* _Extracted page text data_
========

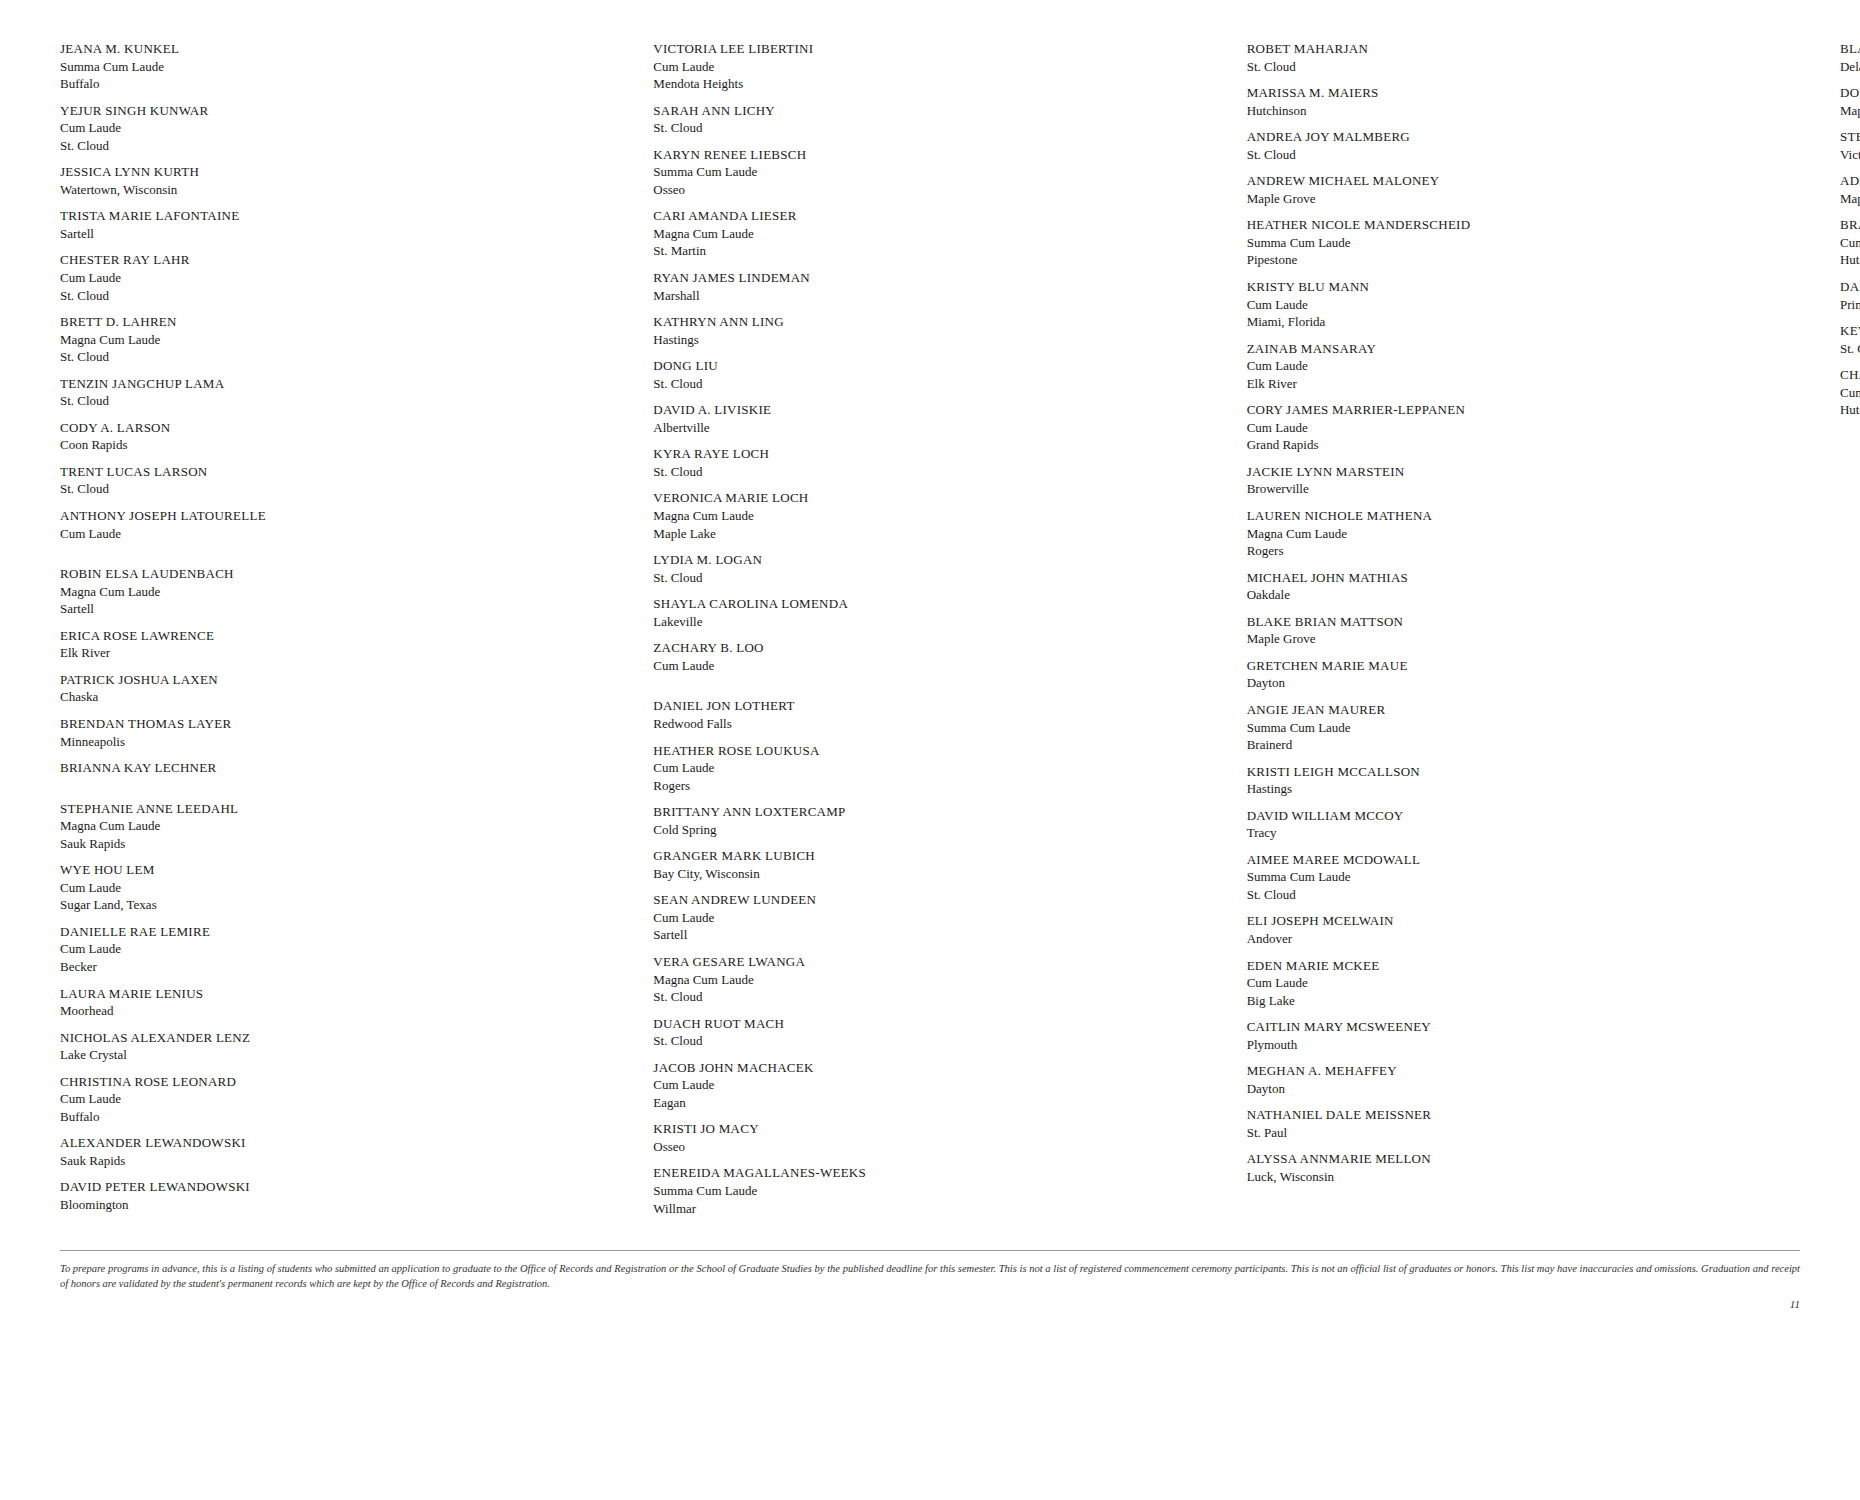Jeana M. Kunkel Summa Cum Laude Buffalo
Yejur Singh Kunwar Cum Laude St. Cloud
Jessica Lynn Kurth Watertown, Wisconsin
Trista Marie Lafontaine Sartell
Chester Ray Lahr Cum Laude St. Cloud
Brett D. Lahren Magna Cum Laude St. Cloud
Tenzin Jangchup Lama St. Cloud
Cody A. Larson Coon Rapids
Trent Lucas Larson St. Cloud
Anthony Joseph Latourelle Cum Laude
Robin Elsa Laudenbach Magna Cum Laude Sartell
Erica Rose Lawrence Elk River
Patrick Joshua Laxen Chaska
Brendan Thomas Layer Minneapolis
Brianna Kay Lechner
Stephanie Anne Leedahl Magna Cum Laude Sauk Rapids
Wye Hou Lem Cum Laude Sugar Land, Texas
Danielle Rae Lemire Cum Laude Becker
Laura Marie Lenius Moorhead
Nicholas Alexander Lenz Lake Crystal
Christina Rose Leonard Cum Laude Buffalo
Alexander Lewandowski Sauk Rapids
David Peter Lewandowski Bloomington
Victoria Lee Libertini Cum Laude Mendota Heights
Sarah Ann Lichy St. Cloud
Karyn Renee Liebsch Summa Cum Laude Osseo
Cari Amanda Lieser Magna Cum Laude St. Martin
Ryan James Lindeman Marshall
Kathryn Ann Ling Hastings
Dong Liu St. Cloud
David A. Liviskie Albertville
Kyra Raye Loch St. Cloud
Veronica Marie Loch Magna Cum Laude Maple Lake
Lydia M. Logan St. Cloud
Shayla Carolina Lomenda Lakeville
Zachary B. Loo Cum Laude
Daniel Jon Lothert Redwood Falls
Heather Rose Loukusa Cum Laude Rogers
Brittany Ann Loxtercamp Cold Spring
Granger Mark Lubich Bay City, Wisconsin
Sean Andrew Lundeen Cum Laude Sartell
Vera Gesare Lwanga Magna Cum Laude St. Cloud
Duach Ruot Mach St. Cloud
Jacob John Machacek Cum Laude Eagan
Kristi Jo Macy Osseo
Enereida Magallanes-Weeks Summa Cum Laude Willmar
Robet Maharjan St. Cloud
Marissa M. Maiers Hutchinson
Andrea Joy Malmberg St. Cloud
Andrew Michael Maloney Maple Grove
Heather Nicole Manderscheid Summa Cum Laude Pipestone
Kristy Blu Mann Cum Laude Miami, Florida
Zainab Mansaray Cum Laude Elk River
Cory James Marrier-Leppanen Cum Laude Grand Rapids
Jackie Lynn Marstein Browerville
Lauren Nichole Mathena Magna Cum Laude Rogers
Michael John Mathias Oakdale
Blake Brian Mattson Maple Grove
Gretchen Marie Maue Dayton
Angie Jean Maurer Summa Cum Laude Brainerd
Kristi Leigh McCallson Hastings
David William McCoy Tracy
Aimee Maree McDowall Summa Cum Laude St. Cloud
Eli Joseph McElwain Andover
Eden Marie McKee Cum Laude Big Lake
Caitlin Mary McSweeney Plymouth
Meghan A. Mehaffey Dayton
Nathaniel Dale Meissner St. Paul
Alyssa Annmarie Mellon Luck, Wisconsin
Blake Donald Mendelson Delano
Dominic Richard Messina Maple Lake
Stephanie M. Meuwissen Victoria
Adam Edward Michalicek Maple Lake
Brady Aaron Mickolichek Cum Laude Hutchinson
Danielle R Middleton Princeton
Kevin J. Mies St. Cloud
Chase A. Miller Cum Laude Hutchinson
To prepare programs in advance, this is a listing of students who submitted an application to graduate to the Office of Records and Registration or the School of Graduate Studies by the published deadline for this semester. This is not a list of registered commencement ceremony participants. This is not an official list of graduates or honors. This list may have inaccuracies and omissions. Graduation and receipt of honors are validated by the student's permanent records which are kept by the Office of Records and Registration.
11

========

* _Work instructions_
Where a line of the entries contains the word "Rogers", copy that line.

* _Answer to the problem_
Heather Rose Loukusa Cum Laude Rogers
Lauren Nichole Mathena Magna Cum Laude Rogers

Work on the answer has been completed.